In 1937, Huston made his way to Hollywood where he cracked the film industry as a screenwriter; mostly making films that were adapted from books or plays. John was first employed as a writer for Warner Bros. before they allowed him to try his hand at directing his first film, The Maltese Falcon in 1941. Based on the novel by Dashiell Hammett, John’s screen adaptation received an Academy Award nomination for Best Adapted Screenplay.
During World War II, John filmed documentaries for the U.S. military. In 1946, the U.S. Army confiscated his documentary on war-time trauma Let There Be Light. It was not shown publicly until 1981. In 1960, John directed Old Hollywood legends Clark Gable, Marilyn Monroe, and Montgomery Clift in The Misfits. During filming, John spent many evenings in the Nevada casinos gambling, drinking, and smoking cigars. Three weeks after the film wrapped, Clark Gable died of a massive heart attack.

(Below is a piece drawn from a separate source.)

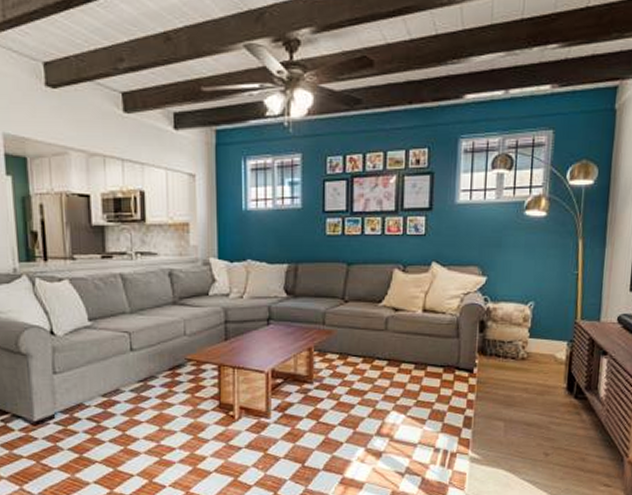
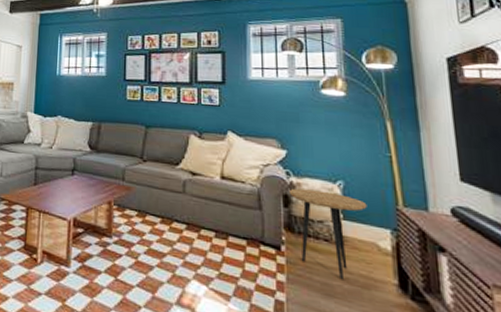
side table: none [485,313,551,391] -> present [288,188,367,280]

John’s films were generally based around the theme of human behavior, at times including scenes which foreshadowed environmental issues that eventually became hot-button topics – such as The Treasure of the Sierra Madre in 1947 and Night of the Iguana in 1964. The male protagonists in his films were often cited as being "hyper-masculine," while his female characters were portrayed as submissive prizes or seductive sirens.
Huston acted in a number of films, including The Cardinal, for which he was nominated for an Academy Award for Best Supporting Actor. He also starred in Roman Polanski's Chinatown, opposite Jack Nicholson. Over the course of his career, Huston received fifteen Oscar nominations.

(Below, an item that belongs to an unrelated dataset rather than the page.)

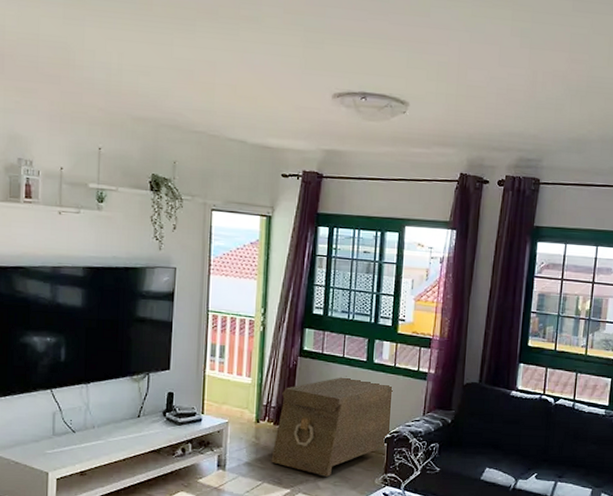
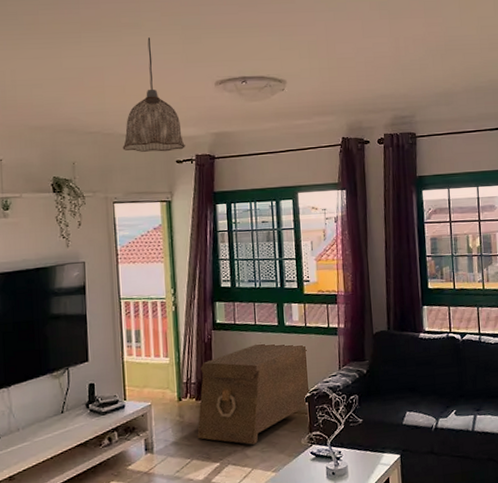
pendant lamp: none [227,35,293,163] -> present [122,37,185,152]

John’s creative talents extended into other areas of the arts – he was an accomplished painter, and created the 1982 label for Château Mouton Rothschild. He was also surrounded by icons of high-culture, counting Orson Welles and Ernest Hemingway amongst his close friends.
John was married five times. Of his marriages to Dorothy Harvey, Lesley Black, Evelyn Keyes, Enrica Soma, and Celeste Shane, all ended in divorce except for Enrica Soma, who died. John’s children followed his film-industry footsteps, including son, director Danny Huston and daughter, actress Anjelica Houston. John directed his father, Walter in The Treasure of the Sierra Madre and his daughter, Anjelica, in Prizzi's Honor. Both won Oscars for their performances. The Huston’s have the prestige of being the first family to have three generations of Academy Award winners.
On August 28, 1987, at the age of eighty-one, John lost his life to pneumonia. He is buried in the Hollywood Forever Cemetery in Hollywood, California.